The career of this young woman from Dakar (called Kh F to preserve her anonymity) got off to a promising start in her home country, Senegal. However, things took a turn for the worse two years after she began working, when she married and had her first child.

Life quickly became stressful for Kh F: "I had to get up at 5 a.m. to drop my daughter off at my mother’s and then go to work," she remembers. "I got home at about 9 p.m. and had to get dinner ready. I never went to bed before midnight."

Under this pressure, Kh F started making mistakes at work. At home, she was faced with an angry husband who reproached her for not taking enough care of him, their daughter and their home. Kh F became depressed and her marriage broke down. It was only thanks to support from a trade union that she managed to keep her job.

"Why do we have to choose between our jobs and our families? It's so unfair," she asks.

Why do we have to choose between our jobs and our families? It's so unfair."

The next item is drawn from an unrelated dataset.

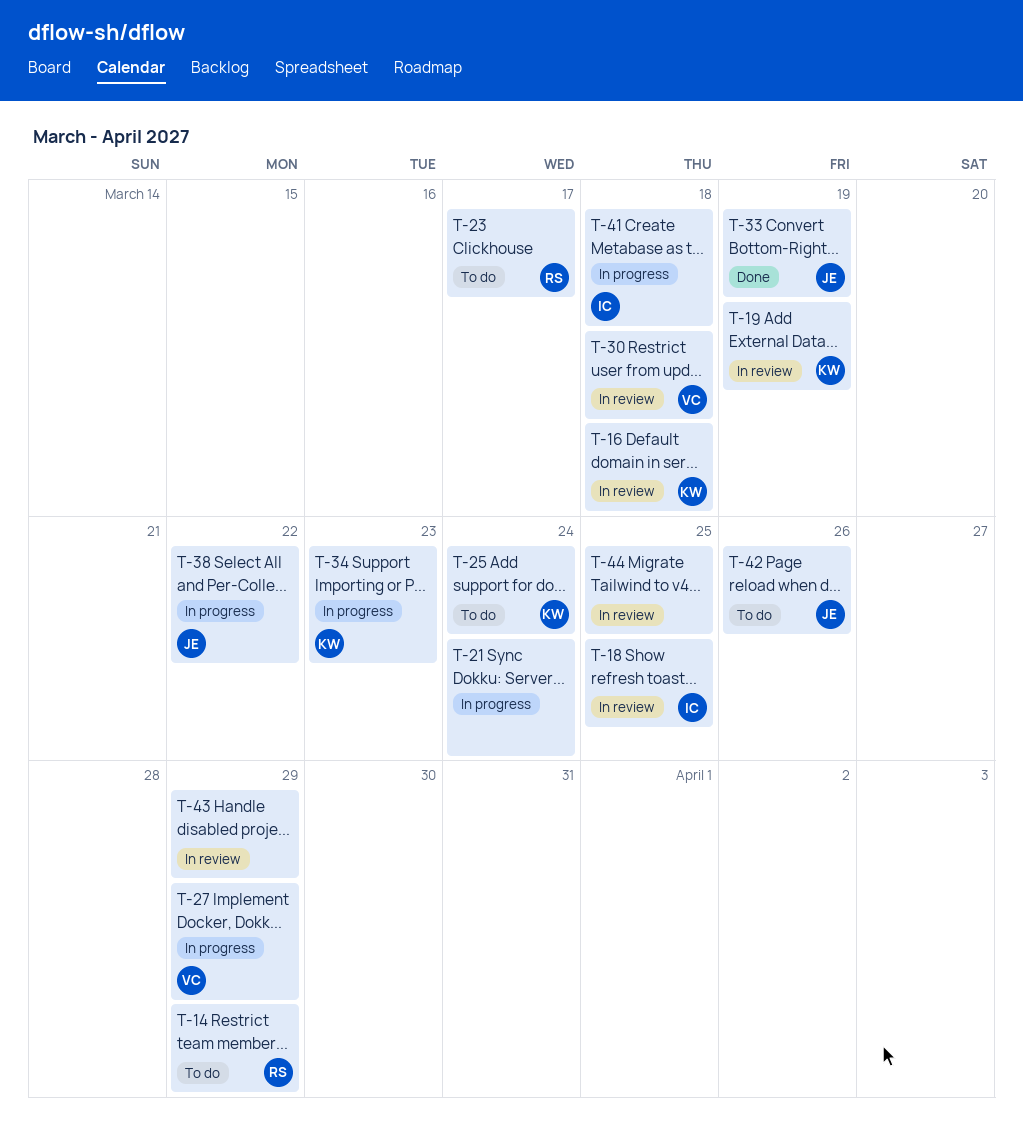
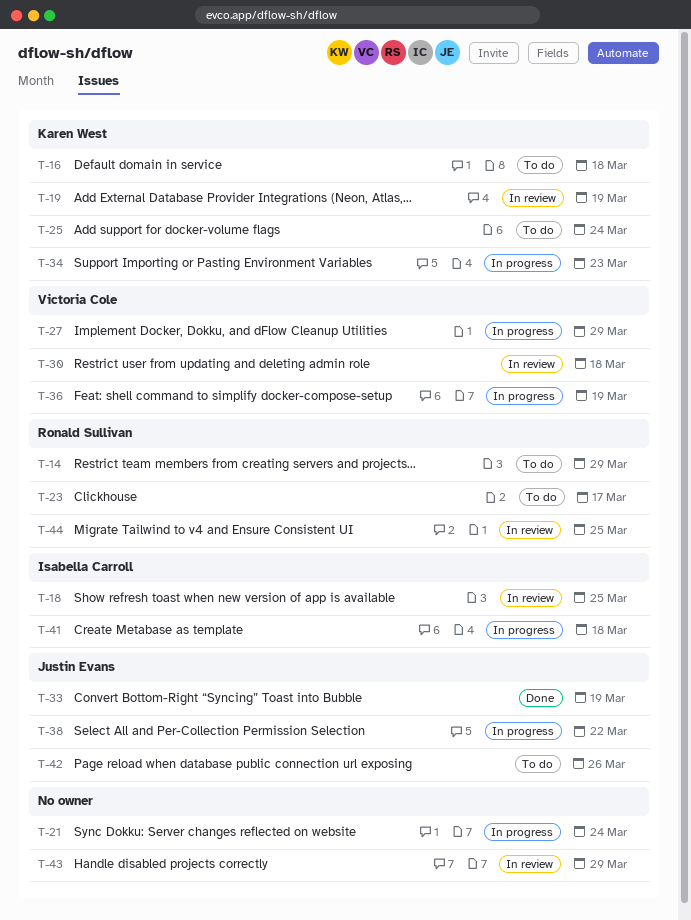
T-16, status: In review -> To do
T-36: none -> present
T-44, owner: none -> Ronald Sullivan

Kh F's story is echoed by many young women around the world. They do not have access to paid leave before and after giving birth, and continue to face dismissal and discrimination at work because they are, or may become, pregnant. Women are often forced to interrupt their careers or reduce their working hours if social services, public transport, maternity leave and childcare services are non-existent or inadequate. And then if men do not take on a fair share of household duties, it becomes even harder for mothers.

However, such discrimination extends beyond maternity. For example, labour force participation rates in West Africa are lower among young women than young men. Data from national statistical agency shows that in Senegal there are 1.13 times as many women of working age as there are men, but their unemployment rate is higher (14.1 per cent among women compared to 9.9 per cent among men).

A reflection of society

The mixture of poverty, unemployment and underemployment makes young women particularly vulnerable. Inequality begins with access to education and vocational training, and stems from social models founded on the unequal distribution of roles and resources between men and women. Although these days more women in West Africa go on to higher education, gender discrimination often influences recruitment practices.

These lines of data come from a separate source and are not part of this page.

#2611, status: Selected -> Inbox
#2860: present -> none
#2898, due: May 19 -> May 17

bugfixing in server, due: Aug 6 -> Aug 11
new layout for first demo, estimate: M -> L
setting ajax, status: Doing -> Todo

Many young women are channelled into certain sectors of the economy that put them on a lower rung of the occupational status ladder. ILO statistics show that, as in most other countries of the subregion, women in Mali, Niger and Senegal mainly work in agriculture and livestock rearing, retail, manufacturing and domestic service. In contrast, other sectors of the economy are strongly male-dominated, including construction, transport, fishing, real estate and public administration.

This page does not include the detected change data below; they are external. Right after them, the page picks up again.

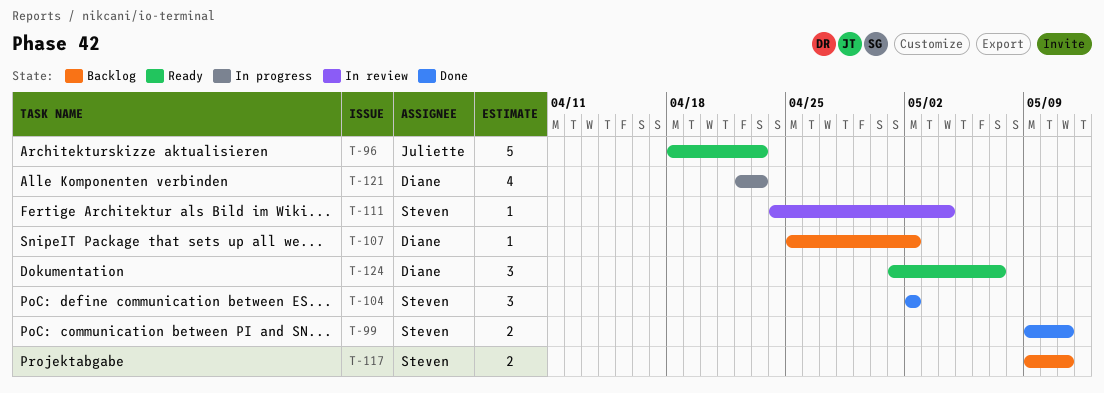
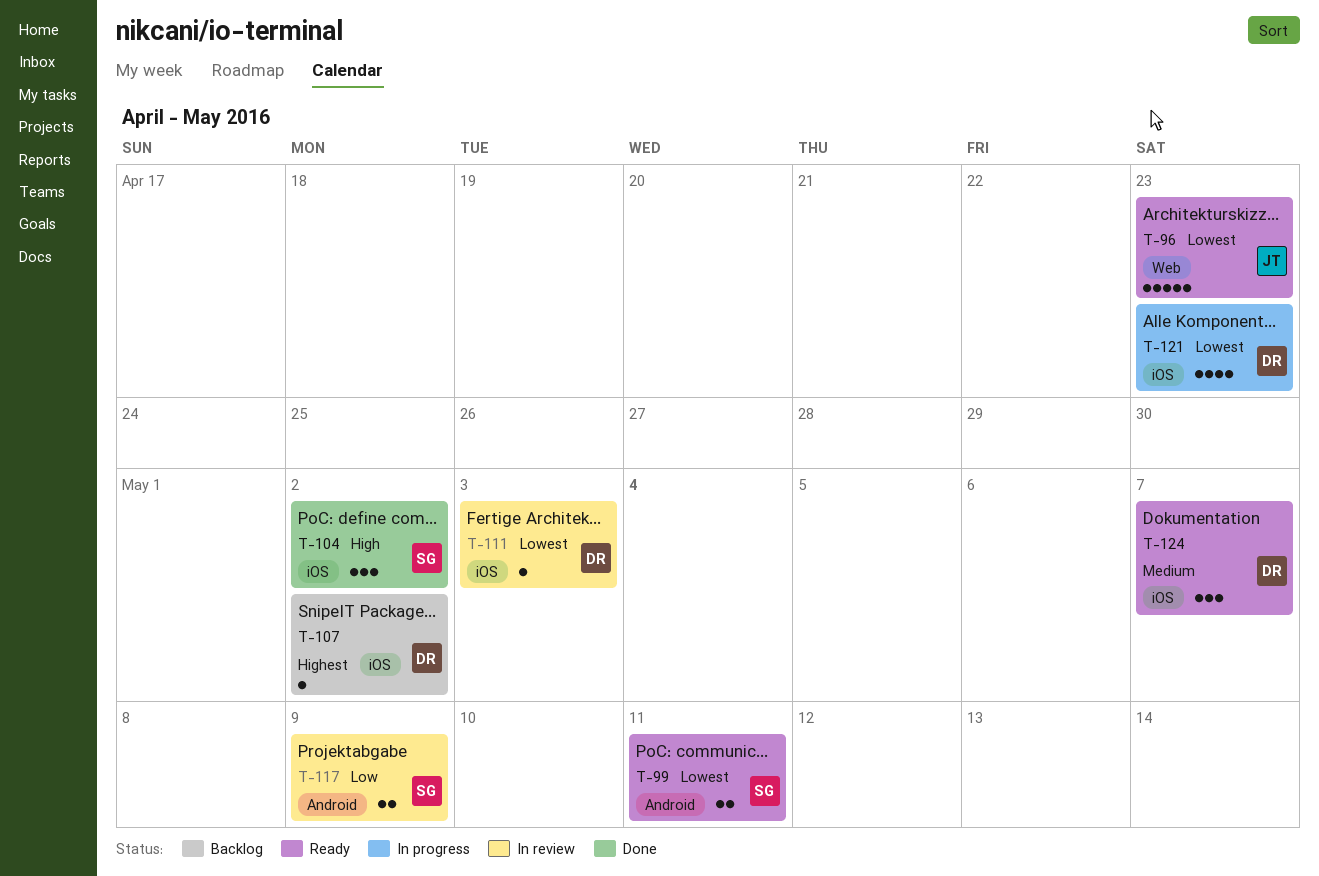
T-99, status: Done -> Ready
T-111, owner: Steven -> Diane
T-111, due: May 4 -> May 3
T-117, status: Backlog -> In review
T-117, due: May 11 -> May 9

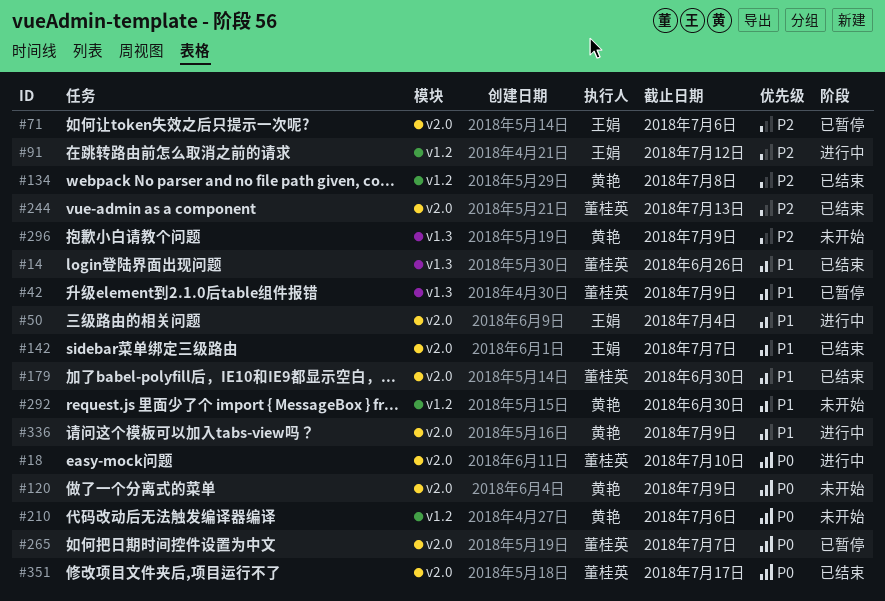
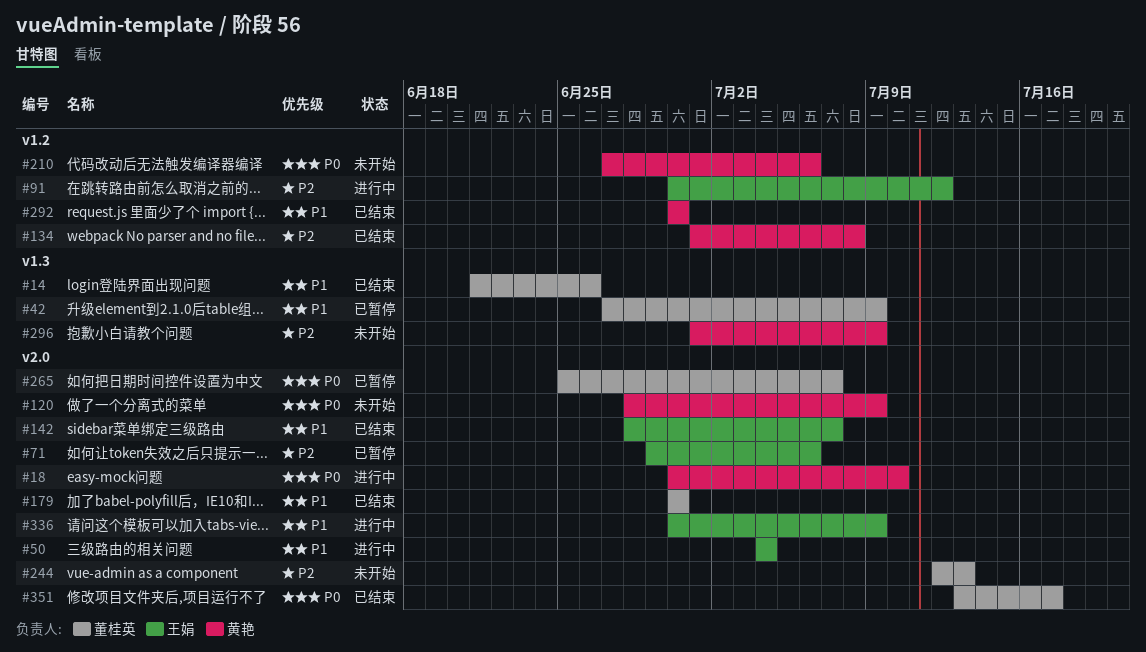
#18, owner: 董桂英 -> 黄艳
#244, status: 已结束 -> 未开始
#292, status: 未开始 -> 已结束
#336, owner: 黄艳 -> 王娟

This under-representation of women is all the more striking in the private sector. In Senegal, for instance, national statistical figures show that 1.4 per cent of women are employed in public administration compared with 3.7 per cent of men. In the private sector, the proportion is 7 per cent of men compared with 3.2 per cent of women. However, this trend is reversed among the self-employed and domestic workers, where a greater share of women (92.3 per cent) is represented than of men (18 per cent).

Moreover, across the region, men are better paid than women. The wage gap is sometimes very wide: in Benin, young men aged between 15 and 29 earn 35 times as much as young women.

Specific needs

Gender equality in the workplace is not only a human right and a component of social justice, but is also crucial to economic development. Studies are increasingly showing that eradicating discrimination has a positive impact on national income and company productivity, the capacity to innovate and profitability.

Enabling women to have decent working conditions, as well as to have children and to be able to take care of them, means ensuring women have equal training opportunities and encouraging them to follow so-called male vocational routes before they enter the labour market.

The massive influx of young women into the labour market makes maternity protection in the workplace essential. The ratification and implementation of ILO Maternity Protection Convention, 2000 (No. 183) by all states in the subregion would be a step in that direction and represent a major step forward.